“Si sus pensamientos y sentimientos por alguien le consumen, y dicha obsesión le motiva a tomar decisiones inmaduras, deténgase. Es posible que la química y el sentimiento le hagan deslizar en apegos románticos antes de que sepa que no es sabio.”

Para los jóvenes es fácil desarrollar una obsesión que luego les hace tomar decisiones inmaduras que terminan lamentando. Parte de la razón por la cual debemos observarlos cuidadosamente y ayudarlos cuando toman sus decisiones es porque la parte del cerebro de una persona que mide las consecuencias del comportamiento no está completamente desarrollada hasta después de haber cumplido los 25 años. Una chica, por ejemplo, que se envuelve en actividades sexuales produce una hormona que la une a la persona con la que está envuelta de forma emocional. Así que, lo que comenzó casualmente y sin compromiso, terminará causando heridas profundas y permanentes. Debido a esta hormona si su novio es abusivo o ha mostrado atributos negativos en su personalidad, a la chica se le hará difícil dejarlo. No porque le falte fuerza de voluntad, pero porque querer a un patán se ha convertido en un problema fisiológico, debido a que esta hormona los ha unido químicamente.
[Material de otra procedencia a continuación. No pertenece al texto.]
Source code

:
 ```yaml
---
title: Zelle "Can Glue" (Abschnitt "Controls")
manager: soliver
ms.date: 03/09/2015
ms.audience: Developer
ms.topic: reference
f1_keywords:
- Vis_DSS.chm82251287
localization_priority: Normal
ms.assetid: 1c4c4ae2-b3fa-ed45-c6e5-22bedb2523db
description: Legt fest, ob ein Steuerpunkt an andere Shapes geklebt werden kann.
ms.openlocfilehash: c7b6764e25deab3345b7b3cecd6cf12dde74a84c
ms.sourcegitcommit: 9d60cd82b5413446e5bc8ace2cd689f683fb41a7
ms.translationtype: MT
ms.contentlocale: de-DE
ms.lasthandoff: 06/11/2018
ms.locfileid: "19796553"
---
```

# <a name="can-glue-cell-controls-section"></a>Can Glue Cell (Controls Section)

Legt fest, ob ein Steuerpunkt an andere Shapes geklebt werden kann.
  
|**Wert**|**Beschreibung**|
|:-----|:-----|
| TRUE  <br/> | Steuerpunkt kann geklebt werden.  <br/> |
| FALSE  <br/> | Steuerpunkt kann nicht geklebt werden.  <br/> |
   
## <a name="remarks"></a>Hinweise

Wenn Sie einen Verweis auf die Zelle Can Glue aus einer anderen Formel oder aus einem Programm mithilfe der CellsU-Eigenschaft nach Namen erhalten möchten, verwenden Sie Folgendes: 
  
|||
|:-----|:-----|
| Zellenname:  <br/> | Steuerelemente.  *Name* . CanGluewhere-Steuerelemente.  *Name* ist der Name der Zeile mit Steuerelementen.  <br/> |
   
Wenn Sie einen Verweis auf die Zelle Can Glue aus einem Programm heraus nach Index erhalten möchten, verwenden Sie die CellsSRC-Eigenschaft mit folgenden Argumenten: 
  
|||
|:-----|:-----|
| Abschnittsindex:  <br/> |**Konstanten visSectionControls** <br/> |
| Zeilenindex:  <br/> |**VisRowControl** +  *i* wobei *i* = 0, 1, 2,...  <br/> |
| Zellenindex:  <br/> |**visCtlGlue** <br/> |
Si nota que su hijo o hija está obsesionado/a, mantén las vías de la comunicación abierta. Este no es el momento para desconectarse de su hijo. Escúchelo y aconséjelo impartiendo su sabiduría cada vez que tenga la oportunidad sin causar peleas que los desconecten.
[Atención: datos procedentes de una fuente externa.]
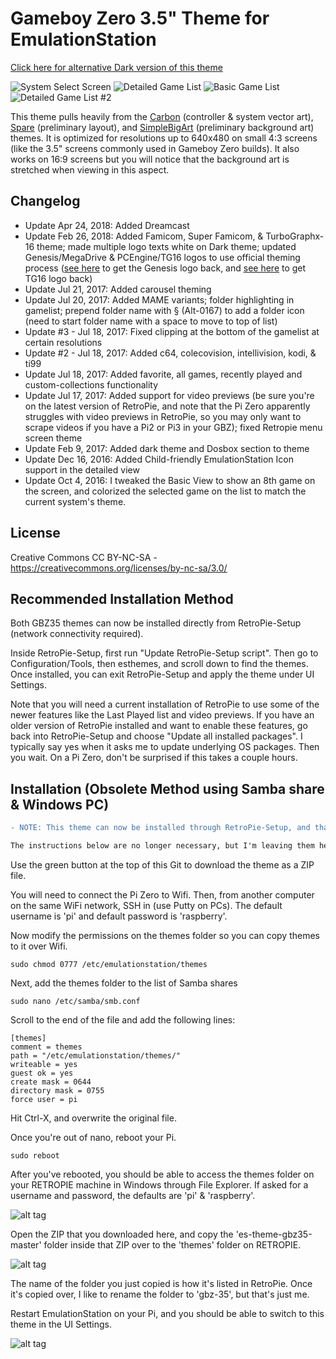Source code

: # Gameboy Zero 3.5" Theme for EmulationStation

[Click here for alternative Dark version of this theme](https://github.com/rxbrad/es-theme-gbz35-dark)

![System Select Screen](http://i.imgur.com/UsW5xfT.png) ![Detailed Game List](http://i.imgur.com/Ud4IsZW.png) ![Basic Game List](http://i.imgur.com/d9TTEjV.png) ![Detailed Game List #2](http://i.imgur.com/0awaj5E.png)

This theme pulls heavily from the [Carbon](https://github.com/RetroPie/es-theme-carbon) (controller & system vector art), [Spare](https://github.com/mattrixk/es-theme-spare) (preliminary layout), and [SimpleBigArt](https://github.com/robertybob/es-theme-simplebigart) (preliminary background art) themes.  It is optimized for resolutions up to 640x480 on small 4:3 screens (like the 3.5" screens commonly used in Gameboy Zero builds).  It also works on 16:9 screens but you will notice that the background art is stretched when viewing in this aspect.

Changelog
-----------

- Update Apr 24, 2018: Added Dreamcast
- Update Feb 26, 2018: Added Famicom, Super Famicom, & TurboGraphx-16 theme; made multiple logo texts white on Dark theme; updated Genesis/MegaDrive & PCEngine/TG16 logos to use official theming process ([see here](https://github.com/retropie/retropie-setup/wiki/Mega-Drive-Genesis) to get the Genesis logo back, and [see here](https://github.com/retropie/retropie-setup/wiki/PC-Engine) to get TG16 logo back)
- Update Jul 21, 2017: Added carousel theming
- Update Jul 20, 2017: Added MAME variants; folder highlighting in gamelist; prepend folder name with § (Alt-0167) to add a folder icon (need to start folder name with a space to move to top of list)
- Update #3 - Jul 18, 2017: Fixed clipping at the bottom of the gamelist at certain resolutions
- Update #2 - Jul 18, 2017: Added c64, colecovision, intellivision, kodi, & ti99
- Update Jul 18, 2017: Added favorite, all games, recently played and custom-collections functionality
- Update Jul 17, 2017: Added support for video previews (be sure you're on the latest version of RetroPie, and note that the Pi Zero apparently struggles with video previews in RetroPie, so you may only want to scrape videos if you have a Pi2 or Pi3 in your GBZ); fixed Retropie menu screen theme
- Update Feb 9, 2017: Added dark theme and Dosbox section to theme
- Update Dec 16, 2016: Added Child-friendly EmulationStation Icon support in the detailed view
- Update Oct 4, 2016: I tweaked the Basic View to show an 8th game on the screen, and colorized the selected game on the list to match the current system's theme.

License
-----------
Creative Commons CC BY-NC-SA - https://creativecommons.org/licenses/by-nc-sa/3.0/

Recommended Installation Method
-----------

Both GBZ35 themes can now be installed directly from RetroPie-Setup (network connectivity required).

Inside RetroPie-Setup, first run "Update RetroPie-Setup script". Then go to Configuration/Tools, then esthemes, and scroll down to find the themes. Once installed, you can exit RetroPie-Setup and apply the theme under UI Settings.

Note that you will need a current installation of RetroPie to use some of the newer features like the Last Played list and video previews. If you have an older version of RetroPie installed and want to enable these features, go back into RetroPie-Setup and choose "Update all installed packages". I typically say yes when it asks me to update underlying OS packages. Then you wait. On a Pi Zero, don't be surprised if this takes a couple hours.

Installation (Obsolete Method using Samba share & Windows PC)
-----------

``` diff
- NOTE: This theme can now be installed through RetroPie-Setup, and that is the recommended method of installation.

The instructions below are no longer necessary, but I'm leaving them here to help those who might want to undo the changes they made to install the theme using the old method.**
```

Use the green button at the top of this Git to download the theme as a ZIP file.

You will need to connect the Pi Zero to Wifi.  Then, from another computer on the same WiFi network, SSH in (use Putty on PCs).  The default username is 'pi' and default password is 'raspberry'.

Now modify the permissions on the themes folder so you can copy themes to it over Wifi.
```
sudo chmod 0777 /etc/emulationstation/themes
```

Next, add the themes folder to the list of Samba shares
```
sudo nano /etc/samba/smb.conf
```
Scroll to the end of the file and add the following lines:
```
[themes]
comment = themes
path = "/etc/emulationstation/themes/"
writeable = yes
guest ok = yes
create mask = 0644
directory mask = 0755
force user = pi
```

Hit Ctrl-X, and overwrite the original file.

Once you're out of nano, reboot your Pi.
```
sudo reboot
```

After you've rebooted, you should be able to access the themes folder on your RETROPIE machine in Windows through File Explorer.  If asked for a username and password, the defaults are 'pi' & 'raspberry'.

![alt tag](http://i.imgur.com/B3IsFFW.png)

Open the ZIP that you downloaded here, and copy the 'es-theme-gbz35-master' folder inside that ZIP over to the 'themes' folder on RETROPIE.

![alt tag](http://i.imgur.com/G7YTaMe.png)

The name of the folder you just copied is how it's listed in RetroPie.  Once it's copied over, I like to rename the folder to 'gbz-35', but that's just me.

Restart EmulationStation on your Pi, and you should be able to switch to this theme in the UI Settings.

![alt tag](http://i.imgur.com/vbATdHH.png)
La vida del creyente es una de sacrificio personal que requiere que este “muera al yo” (Gálatas 5:24). Nuestra tendencia es la de ser seres adictivos. Tenemos una necesidad fuerte y dañina de tener o hacer algo regularmente que nos causa daño o lo va a causar en el futuro. Esta adicción se manifiesta en forma de capricho y es, raramente, saludable. Si hablamos regularmente a nuestros hijos de las cosas que causan dependencia en nuestras vidas, le ayudaremos a poner a muerte esta parte egoísta y obstinada que desea algo de forma excesiva, aunque esto signifique la destrucción propia. La verdadera libertad no está en buscar hacer lo que uno quiere, sino lo que es beneficioso.